# Why do some gun sellers refuse to sell to California residents?



## sublime (Jan 16, 2011)

I've never purchased a gun before, so I'm not clear on the laws, but I was recently looking at auctions on Gunbroker and I saw a gun I'm interested in going for a relatively low price, but the seller wrote that they didn't sell to California residents and told California residents not to bid. This seller was a gun shop in Texas, and he also had that on all of his items on his website.

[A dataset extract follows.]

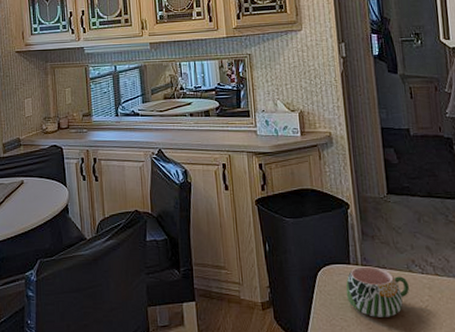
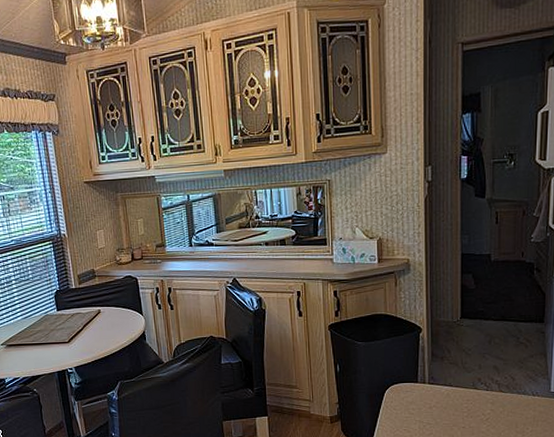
mug: present [345,266,409,317] -> none [411,384,472,429]

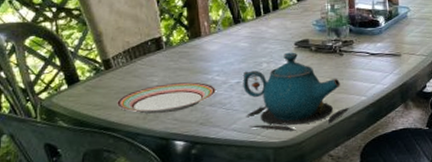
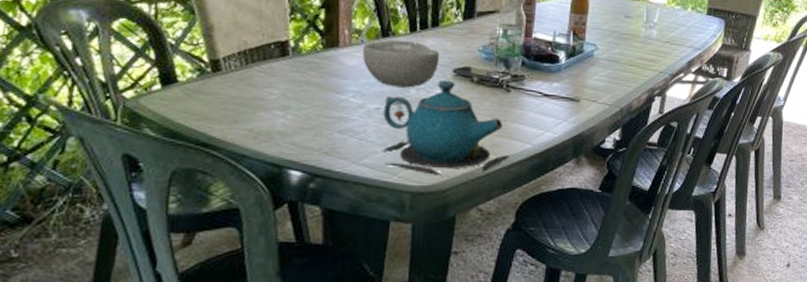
plate: present [117,82,216,115] -> none [222,98,349,136]
bowl: none [220,24,283,63] -> present [362,39,440,88]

Also, this gun (Five-seveN USG) is legal to sell/own in California. And I did find some websites of California gun shops that do sell them. So I don't know why that particular auctioner refused to sell this and other guns to Californians.


----------



## bruce333 (Sep 1, 2006)

Saves them the trouble of making sure the firearm is legal in CA. 

hmmm....the gun is legal, the 20 round magazine isn't. Maybe they don't want the hassle of getting a 10 round mag just to ship to CA. Don't know why they wouldn't have listed all the other States that have magazine capacity limits.


----------



## kg333 (May 19, 2008)

What Bruce said. And because Commie-fornia is a PITA. :mrgreen:

KG


----------



## dondavis3 (Aug 2, 2009)

+1 bruce333

I believe that's the reason.

I'm sure glad I do not live there any more.

I feel sorry for those that have family & jobs there and can't leave.

They have some real "different" folks living there, and their taxes are out of sight.

Beautiful state too - I lived there for 3 years when I was young.

:smt1099


----------